Last summer I was invited to perform a Living Room Tour concert in Beijing. It’s a project I do at the home of an audience member, or any place where they live. Yes, it’s certainly true that some people may have no place to live – in which case it could also be somewhere outdoors, or a friend’s couch. Normally I ask a few other musicians to join in, as I feel too much responsibility when facing a small audience so closely for an hour or so. So I visited the artist Ake at a tiny art space located in a traditional and local kind of neighbourhood in the centre of Beijing, and I asked her if she would perform in one of these concerts. She agreed without hesitation. Then I asked, “So who else should we invite? I feel someone outside of the music scene would be nice…” She looked at a young man who was sitting in the corner and answered with a little hesitation: “How about He You here? He’s an artist and returned a few months ago from studying in London.” And why not? I already had a good feeling from his presence there – the way he talked and his bearing. So we became a team.

When we visited the ‘venue’ – that is, the apartment – a few days before the concert, I saw a printed sheet of A4 paper posted in the elevator. It was an announcement from the local police station: “Dear house owners, please don’t rent your apartment through Airbnb or similar sites without legal registration. We have already arrested several people who have done this.”

Oh, that’s strict! The warning was still there a week later when we held the concert (or party, as all the audience were friends). There were nine people in the audience plus three performers. Fortunately, no one was using Airbnb. The audience member who invited me, ie, the organiser, asked us to leave our shoes inside the door. “I don’t want to attract attention by holding such a ‘mass gathering’!” Ah yes, there is a law against that too. But how many people make up a mass gathering? Four? Six? One hundred?
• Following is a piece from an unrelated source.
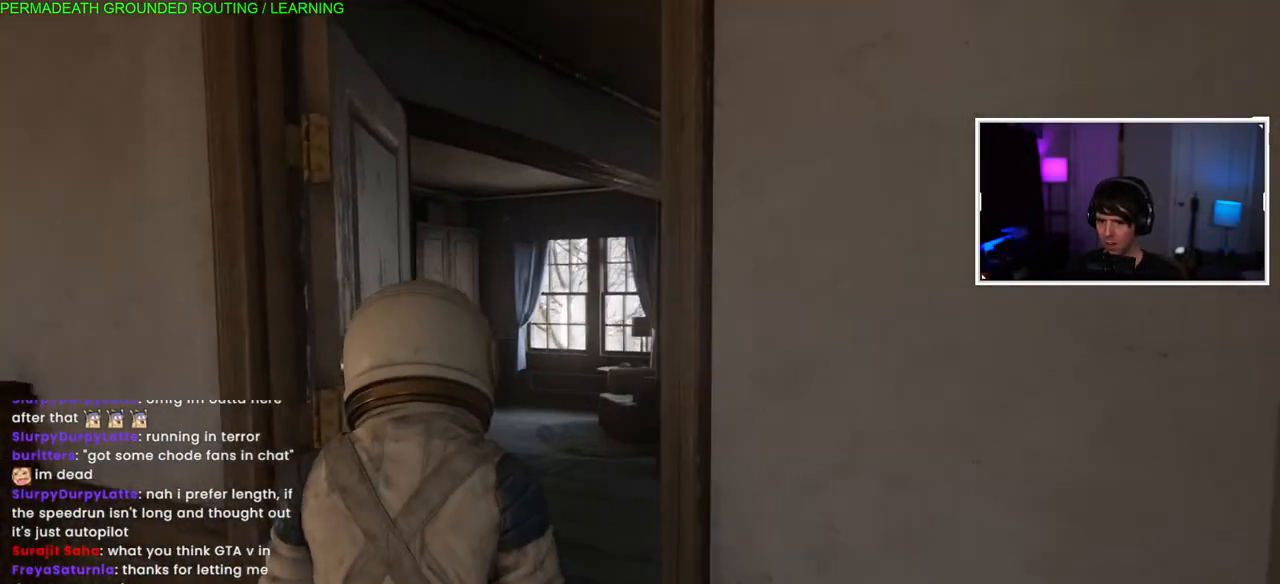
{"dt_ms": 500, "buttons": ["L1"], "left_stick": "up", "right_stick": "right", "events": [[200, "right_stick", "center"], [383, "right_stick", "right"]]}
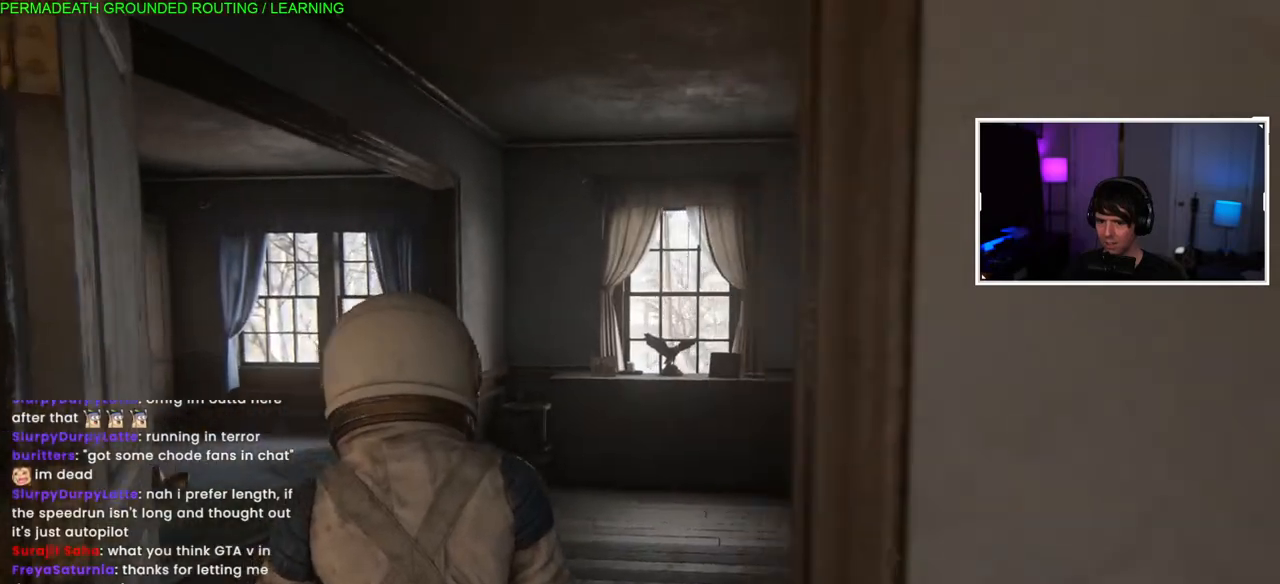
{"dt_ms": 500, "buttons": ["L1"], "left_stick": "up", "right_stick": "right", "events": [[50, "right_stick", "center"], [267, "right_stick", "right"]]}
We started to discuss this, but no one knew the exact number, and no one had heard of anyone who had been arrested for holding a party. Anyway, we just agreed that we should not leave too many shoes outside the door.

It was a nice afternoon and we didn’t disturb anyone. The loudest noise we made was some gentle applause. The second loudest sound was He You using a small paper shredder he found in the room. He had made scans of the hands of everyone present and printed them out using a small printer/scanner which he also found in the room, and then fed these into the shredder. The third loudest sound was Ake taking a shower in the bathroom while we sat in the living room with her clothes. Then I asked the audience to choose a word or phrase from a book I found and whisper it to their neighbour, who would then whisper it to the next person, until the words became confused [a version of the game Chinese Whispers]. We had fruit, nuts, and wine in between these noises. And whisky. Then we all left for dinner with a bottle of Chinese Baijiu. That’s all.

We didn’t use loudspeakers, because only ‘real’ venues have loudspeakers. Why bother to upgrade a home into a venue? For the same reason, there were no musical instruments either. But this is not a rule: sometimes instruments have been used for the Living Room Tour. Why should we be so strict?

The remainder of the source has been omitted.